◆ **Extrait de page**
• • • •

Difficile pourtant de ne pas s'identifier aux acquittés qui témoignent, y compris d'ailleurs pour les députés, qui trouveront là matière à réfléchir sur les conséquences des lois qu'ils votent.
"C'est comme pour la crise des banlieues » s’enthousiasme Dominique Wolton, chercheur au CNRS « on est enfin obligé de regarder la réalité en face". Ceci dit, cette fine rapière de la conscience collective rassure immédiatement ses pairs Il ne redoute pas un lynchage du juge Burgaud par les médias : "Ils jouent leur rôle. En démocratie, un pouvoir a toujours besoin d'un contre-pouvoir. Et il faut faire confiance à l'intelligence populaire."

• • • •

◆ **Énoncé écrit 1**
D'après l'extrait de page, quel poste occupe Dominique Wolton ?
◆ **Énoncé écrit 2**
Dans l'extrait de page, réécrivez plus brièvement le paragraphe qui commence par « C'est comme pour la crise des banlieues », sans perdre ses faits principaux.
◆ **Énoncé écrit 3**
Poursuivez le texte sur les acquittés et le juge Burgaud à partir de sa dernière phrase.

◆ **Liste des entrées**
• • • •

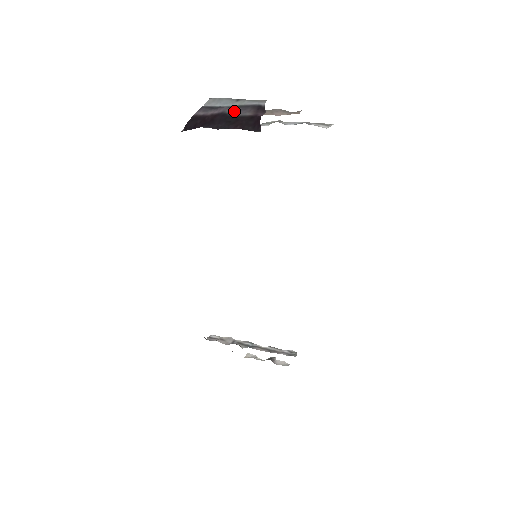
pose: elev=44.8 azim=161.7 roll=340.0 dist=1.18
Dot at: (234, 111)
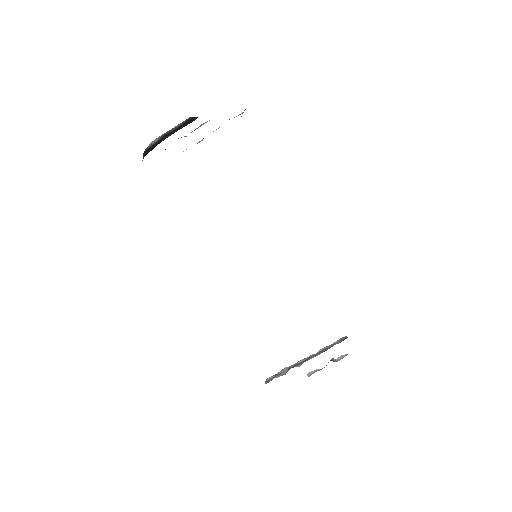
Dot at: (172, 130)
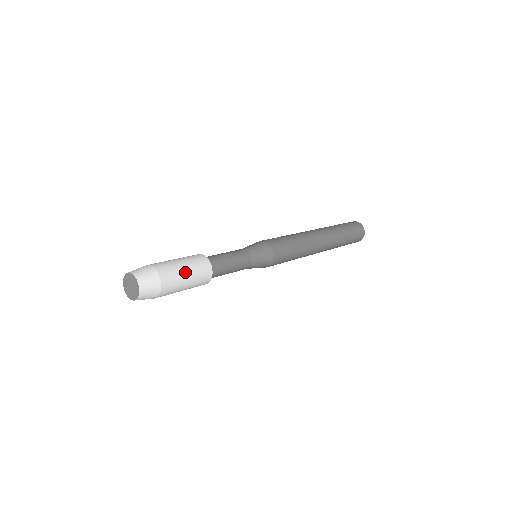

• • • •

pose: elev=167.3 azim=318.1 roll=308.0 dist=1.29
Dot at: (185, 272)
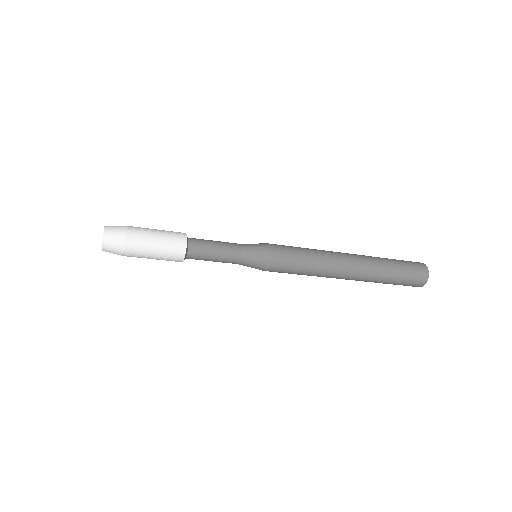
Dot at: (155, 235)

• • • •

◆ **Réponse finale 1**
Il est chercheur au CNRS.

◆ **Réponse finale 2**
Dominique Wolton, chercheur au CNRS, compare la situation à la crise des banlieues : on est enfin obligé de regarder la réalité en face. Il rassure aussitôt ses pairs. Il ne redoute pas un lynchage du juge Burgaud par les médias. Selon lui, ceux-ci jouent leur rôle de contre-pouvoir, nécessaire en démocratie, et il faut faire confiance à l'intelligence populaire.

◆ **Réponse finale 3**
Voilà, tout est dit. Chacun est dans son rôle : les députés s’étonnent, ils n’étaient pas au courant. Les journalistes rassurent, ce n’est pas grave. Ils assument le contre-pouvoir. Le contre-pouvoir, c’est comme le pouvoir, il est tout contre. Ils contrôlent bien le mental des lecteurs. Enfin les acquittés, ils devraient s’estimer heureux de l’avoir échappé belle. Quant aux gens du peuple, il faut leur faire confiance, entre les coups, ils boiront des bières et regarderont Paris-Saint-Germain et l’Olympique de Marseille marquer des goals.
On a, évidemment, l’exemple de la télé aux States. Les commissions d'enquête retransmises en direct à la télévision pleuvent sur toutes les chaînes, de McCarthy à l'affaire Enron, en passant par l’affaire des pipes dans le bureau ovale de Clinton, sans oublier la fameuse commission Warren sur l'assassinat de Kennedy qui a réussi le tour de force d’embrouiller tellement les pistes que les assassins courent toujours.
C’est beaucoup plus dangereux pour le pouvoir de filmer des flics qui tabassent des Noirs dans les faubourgs de Los Angeles.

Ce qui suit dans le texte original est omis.